» Extracted text
———

It depends on two things:

  1. Where you get your business

  2. Who your competition is
For many, #2 depends on #1. We see three main sources of business: Google (we rank highly for 'Toronto web design'), Dribbble (we have the 2nd most followers in Toronto, and 8th in Canada), and of course, referrals.

Dribbble leaves us with clients with the biggest budgets, who aren't afraid of 5-figure prices for web design. This is where we're competing with other high-end designers and thus our prices are more in-line with theirs.

Referrals are the strongest leads, with clients who when they don't have larger budgets are more comfortable stretching a bit because of our strong work for a friend or mutual acquaintance (and we're often happy to mark down a bit for a referral).

Leads from Google are where the clients who get really shocked come in; they don't really understand or appreciate the work that needs to go into good, iterative, considered UI/UX (and the custom development that goes along with it). The competition here includes a swath of companies who game SEO and outsource work offshore, and they can charge considerably less. Thus, our prices look unreasonably higher to the untrained eye.

There's also a phenomenon where cheaper clients expect more. If you move up in terms of positioning yourself as premium, better clients will consider you and your services-- the types of clients who aren't shocked by "high prices" for design and/or development.

So, if you find all of your clients are shocked at your prices, you're not marketing towards the right clients.

I would also highly recommend listening to patio11's podcast #3 about making more as a consultant: http://www.kalzumeus.com/2012/10/10/kalzumeus-podcast-3-grow..., and charging more http://www.kalzumeus.com/2012/09/21/ramit-sethi-and-patrick-...




Great comment.

I'am a self entrepreneur and I do some web designing from time to time. I recently got a lead for a organization which had EU funding of 250'000€. They wanted me to roll two sites with independent designs and features which's content had to be editable. I offered them my full consultation in choosing everything from ground up, but they kept on asking for the price. Once I told them I never heard anything back.

I offered to do the sites for about 0.5% stake of what they got from EU, but they apparently thought it was too much.

Recently a friend of mine was observing me coding and he was astonished of the complexity of it. As he said, 'For me, a button has always been just a button with no further functionality.' I also let him to change the source code as he was interested to see what effects it has on the program. He deleted a single bracket and was amazed to find that the program failed to run. I then continued to tell him that no matter how big your codebase is, a single mistake such as that might screw it all.

He now understands my frustration better.


well, maybe that ~1000€ were far to low.

———

» Data extracts
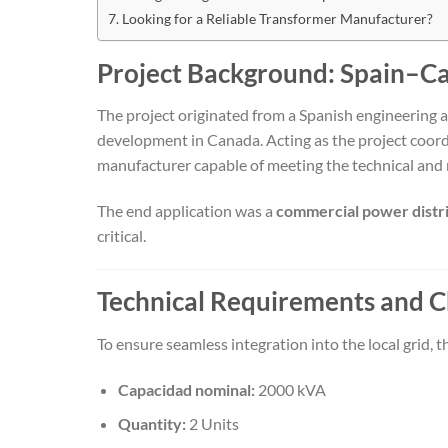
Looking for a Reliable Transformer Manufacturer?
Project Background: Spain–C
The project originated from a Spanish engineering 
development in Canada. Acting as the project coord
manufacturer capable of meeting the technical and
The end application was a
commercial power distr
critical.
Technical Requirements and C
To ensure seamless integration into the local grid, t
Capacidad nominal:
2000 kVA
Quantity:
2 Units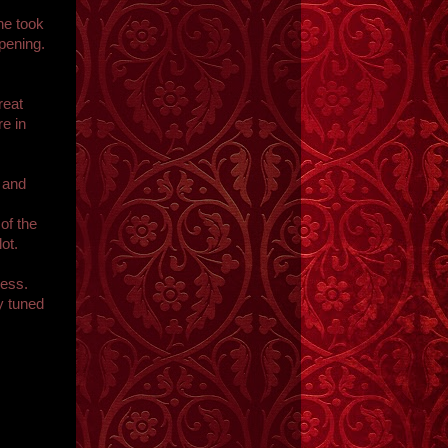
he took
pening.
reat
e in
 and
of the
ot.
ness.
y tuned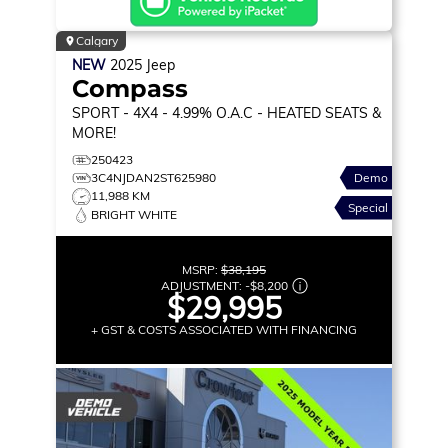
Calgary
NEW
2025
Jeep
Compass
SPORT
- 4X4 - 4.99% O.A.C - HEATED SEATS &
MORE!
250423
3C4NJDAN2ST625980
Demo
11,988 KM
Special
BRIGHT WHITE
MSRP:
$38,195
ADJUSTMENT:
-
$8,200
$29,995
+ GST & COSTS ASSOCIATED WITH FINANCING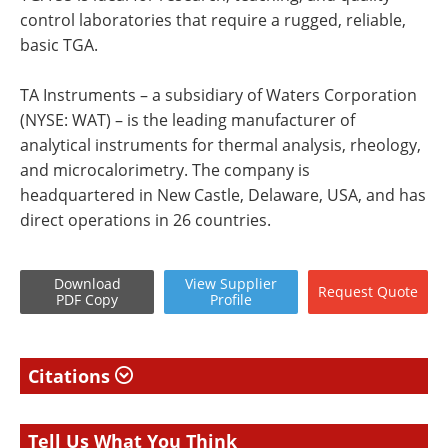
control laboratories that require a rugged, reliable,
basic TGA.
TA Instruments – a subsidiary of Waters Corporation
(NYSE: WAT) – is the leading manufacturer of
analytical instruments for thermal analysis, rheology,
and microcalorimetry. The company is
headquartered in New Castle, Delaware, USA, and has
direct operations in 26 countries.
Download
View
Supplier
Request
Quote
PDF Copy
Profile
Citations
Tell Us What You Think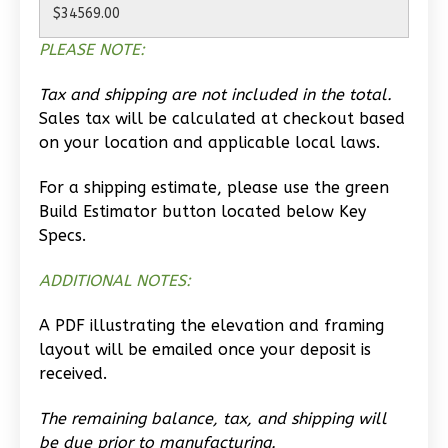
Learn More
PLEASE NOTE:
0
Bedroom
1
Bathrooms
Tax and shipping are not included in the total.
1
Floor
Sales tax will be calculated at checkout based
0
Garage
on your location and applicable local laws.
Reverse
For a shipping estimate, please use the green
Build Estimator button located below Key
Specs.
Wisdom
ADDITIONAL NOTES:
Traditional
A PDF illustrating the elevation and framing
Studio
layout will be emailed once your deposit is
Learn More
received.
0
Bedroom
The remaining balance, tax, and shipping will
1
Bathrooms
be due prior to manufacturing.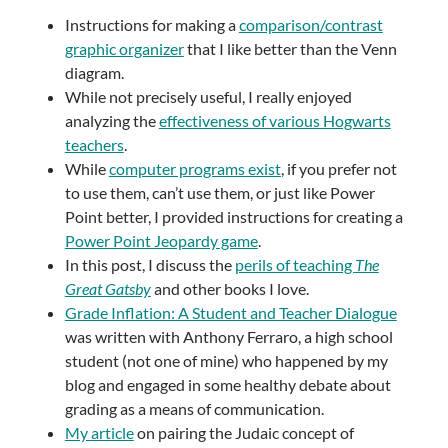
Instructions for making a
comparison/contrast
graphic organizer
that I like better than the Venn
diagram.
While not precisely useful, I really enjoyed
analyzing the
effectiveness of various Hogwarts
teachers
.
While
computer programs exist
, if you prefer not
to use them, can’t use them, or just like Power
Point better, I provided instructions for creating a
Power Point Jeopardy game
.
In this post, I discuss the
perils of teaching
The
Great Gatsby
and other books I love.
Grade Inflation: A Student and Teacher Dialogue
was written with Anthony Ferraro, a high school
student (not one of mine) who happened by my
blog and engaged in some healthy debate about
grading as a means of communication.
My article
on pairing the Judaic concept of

———

» Problems to solve
1) In the web design pricing discussion, which source of business brings in the clients with the biggest budgets?
2) Copy out the web design pricing discussion from "I'am a self" up to and including "was too much.".

» Completed exercise
1) Dribbble brings in the clients with the biggest budgets.

2)
I'am a self entrepreneur and I do some web designing from time to time. I recently got a lead for a organization which had EU funding of 250'000€. They wanted me to roll two sites with independent designs and features which's content had to be editable. I offered them my full consultation in choosing everything from ground up, but they kept on asking for the price. Once I told them I never heard anything back.

I offered to do the sites for about 0.5% stake of what they got from EU, but they apparently thought it was too much.